Third stimulus check: Veterans waiting month for COVID stimulus payments should get them Wednesday

By Benjamin Kail for masslive.com

Veterans Affairs beneficiaries who’ve waited nearly a month for their $1,400 COVID-19 stimulus checks should see them by Wednesday, according to the Internal Revenue Service.

Weeks of administrative holdups prevented retirees, Veterans Affairs beneficiaries and other low-income recipients of federal benefits from getting their checks as quickly as tens of millions of other Americans. Still, Social Security, disability and railroad retirement benefit recipients started getting their checks earlier this month, yet many veterans who bank on federal disability or pension benefits and don’t typically file tax returns have been left waiting.

The IRS said it was working to review recipient data from VA and would issue checks by mid-April; most of the payments will be directly deposited and started being processed over the weekend. The first checks approved in President Joe Biden’s $1.9 trillion American Rescue Plan started going out on March 12.

Veterans should now be able to check the Get My Payment tool for information on their payment.

VA beneficiaries are among the group of “vulnerable Americans” who have experienced an “inexplicable” delay in stimulus payments approved as part of Biden’s plan, according to lawmakers on the House Ways and Means Committee chaired by Rep. Richard Neal.

In late March, the lawmakers said they’d received reports of delays in “critical assistance … for millions of Americans in need,” including Social Security, Supplemental Security Income (SSI), Railroad Retirement Board (RRB) and VA beneficiaries.

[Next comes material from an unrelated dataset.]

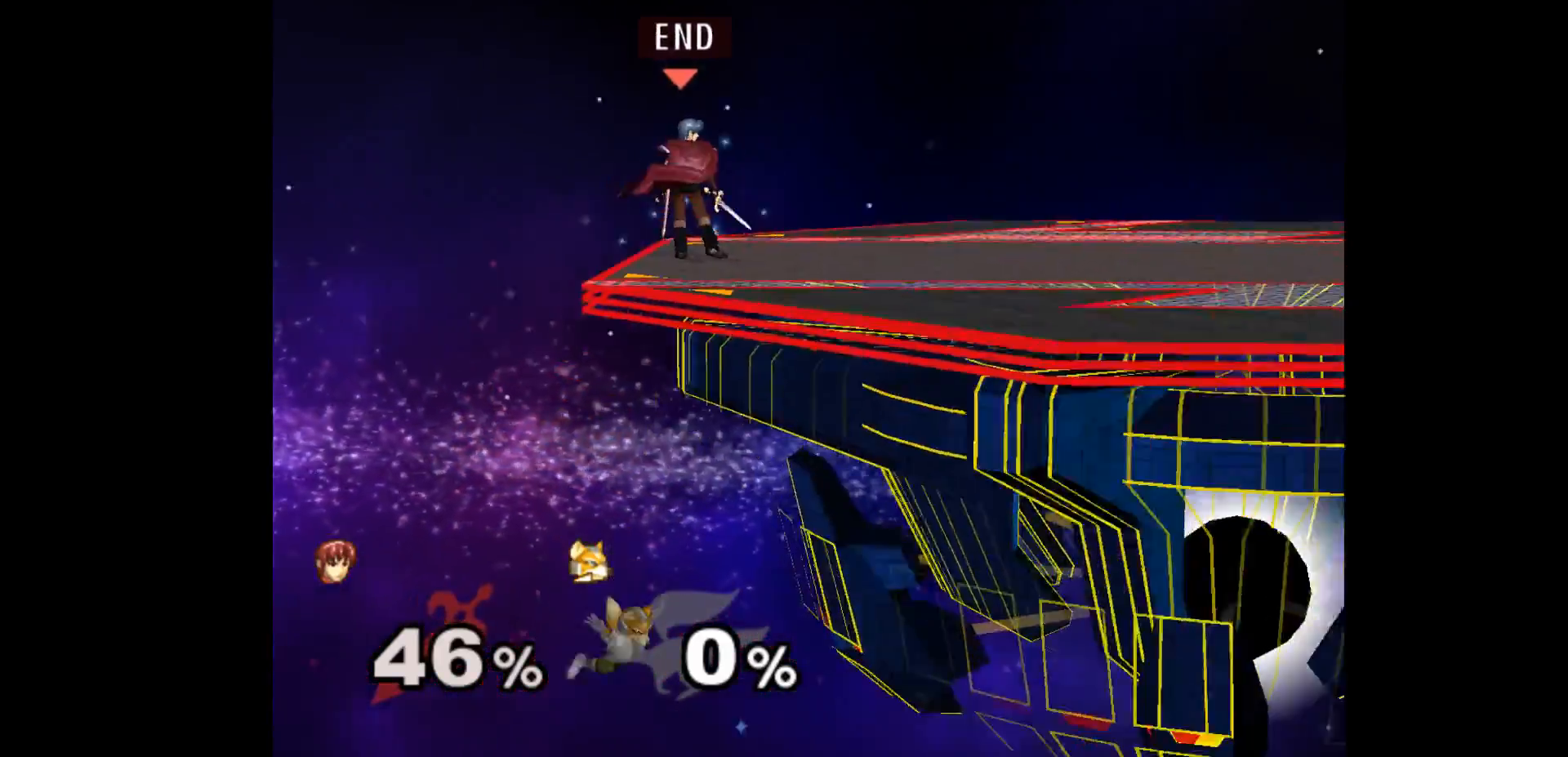
{"buttons": [], "left_stick": "center", "events": []}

In the two previous stimulus rounds in 2020, the IRS, Social Security Administration and VA worked together to ensure prompt payments, the lawmakers said.

Following the latest batch of stimulus payments this week, the federal government has issued more than 156 million payments totaling about $372 billion since March 12, IRS says.

The American Rescue Plan approved $1,400 to adults earning less than $75,000 and couples less than $150,000, as well as $1,400 for dependents. The checks phase out for Americans making more than $75,000, with a hard cut-off at $80,000 for individuals and $160,000 for married couples.